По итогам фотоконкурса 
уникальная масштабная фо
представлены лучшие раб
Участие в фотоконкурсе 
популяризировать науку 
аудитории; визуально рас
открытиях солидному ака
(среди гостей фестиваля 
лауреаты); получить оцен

· · · · ·

Print all the material, keeping every line identical to the original.

По итогам фотоконкурса 
уникальная масштабная фо
представлены лучшие раб
Участие в фотоконкурсе 
популяризировать науку 
аудитории; визуально рас
открытиях солидному ака
(среди гостей фестиваля 
лауреаты); получить оцен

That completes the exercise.